Below is a listing. Quote from it, exactly, the lines from the one containing "SSH context module, ends: 15:00 -> 15:30" down to the one containing "URL fetch failed, ends: 16:00 -> 17:00", both ends included, and nothing else.

▸ DATASET ENTRIES:
Start of Block
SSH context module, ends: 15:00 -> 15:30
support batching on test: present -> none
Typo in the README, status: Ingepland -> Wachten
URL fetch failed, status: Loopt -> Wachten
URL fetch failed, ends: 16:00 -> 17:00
End of Block
Start of Block
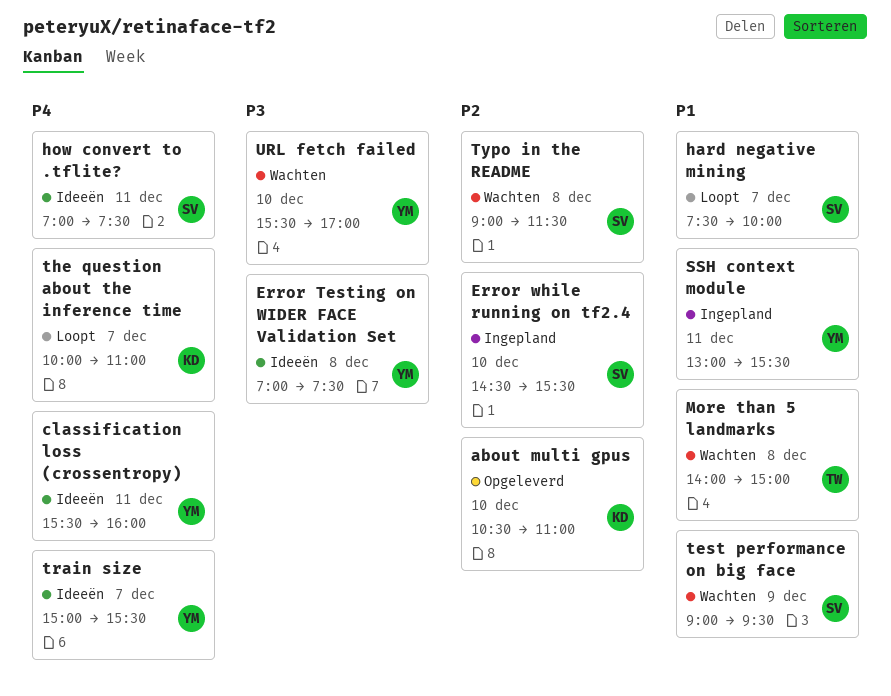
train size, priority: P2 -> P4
End of Block
Start of Block
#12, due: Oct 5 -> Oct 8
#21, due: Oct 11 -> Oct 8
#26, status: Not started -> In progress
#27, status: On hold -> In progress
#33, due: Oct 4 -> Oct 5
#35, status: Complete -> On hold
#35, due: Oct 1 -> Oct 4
End of Block
▸ RESPONSE BELOW:
SSH context module, ends: 15:00 -> 15:30
support batching on test: present -> none
Typo in the README, status: Ingepland -> Wachten
URL fetch failed, status: Loopt -> Wachten
URL fetch failed, ends: 16:00 -> 17:00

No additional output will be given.